What's New at American Literature?



Susan Glaspell . . .


One of the benefits of managing this web site is the continual discovery of new authors and bodies of work that were previously unknown to me (even if widely known to others).

Susan Glaspell is one of those authors that was well known during her time, and it seems like I should have learned about her earlier, but somehow I did not. Even during her time (1876 - 1948), Glaspell was considered a great playwright and a gifted dramatist. She founded of The Providence Players theater company in Provincetown, MA along with her husband George Cram Cook (aka “Jig" Cook). While her plays are probably well known to theater enthusiasts, many modern readers have never heard of her. Those that have often encountered her as part of a Women’s Studies course or a class in feminist literature in an American university. Portrait of the feminist author and dramatist Susan Glaspell

The short story A Jury of her Peers has been featured on this site for a long time, but I did not realize until recently that the it was a derivative work of Glaspell's play Trifles, repackaged as a short story.

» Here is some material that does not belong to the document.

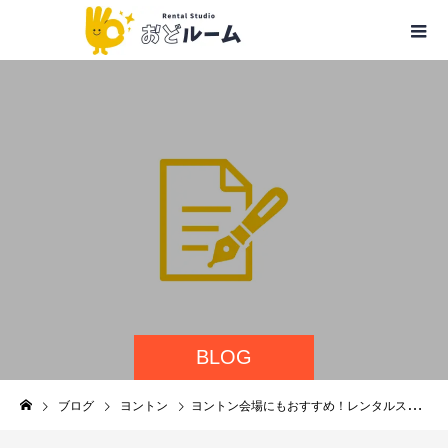
BLOG
ブログ
ヨントン
ヨントン会場にもおすすめ！レンタルスタジオ・レンタルスペース おどルーム大久保店の魅力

When I discovered that, I read the play and enjoyed it a great deal. I am an OWG ( Old White Guy ) -- well not that old but in popular culture that seems to be the one-dimensional dustbin where wayward Progressives would have me cornered -- and have been around long enough to observe both the mindful* and mindless practice of feminism. The portions of Glaspell’s work that I have read are definitely of the mindful variety. Importantly, they are also easily approached and accessible to men. While that is probably a part of the question that many feminist practitioners don’t often consider, I'm of the opinion that reaching the other half of the population, rather than scaring them away -- even if inadvertently -- is a good thing. Kate Chopin’s The Story of an Hour is an example of a great literary piece that makes an important point, but also has some uncomfortable binary (good/bad) implications from which many men may emerge more uncomfortable than enlightened.

While Trifles has some one-sidedness to it, it is well within reasonable proportion and Glaspell used it to make her point effectively. I feel that it's an arftul trade-off and therefore I don't consider it an imperfection. For me, the play comes across as thought-provoking. I also found it interesting to think about why she offered it as a stage production instead of a short story, and she used the tools of theater -- like costume and props -- to enhance the story, to move the characters in and out of physical proximity to emphasize the story line.

Male or female, young or old, Susan Glaspell’s works are worth your time. If you are already a fan, I think you should revisit her work for new perspectives. If she is unknown to you, then you are lucky. It’s your chance to fall in love with a new author. So I heartily recommend that you go visit with Susan Glaspell and read her play Trifles.


* I tip my hat to Camille Paglia for her recent defense of free speech as practiced by Duck Dynasty’s patriarch Phil Robertson. I am totally on board with your right and my right to say anything you want, no matter how potentially stupid and foolish it might appear to some. And I strongly agree with her characterization that the practice of “punitive PC", often used to punish any thoughts that do not align with Liberal standards and agendas as “utterly fascist." Those are strong words she used (she tossed Stalinist in there too). But I don’t think they are unmatched to the crimes committed by those that wish to be our culture and thought-police, and I wish they had a better sense of where their inclinations have consistently led throughout history. Some slopes are more slippery than others, and there's no push quite like the belief in the superiority and "correctness" of your own thoughts to get one started toward the ugly valley of unintended consequences. Once in motion, these types of movements are much harder to stop than they were to start. Practice tolerance. Please.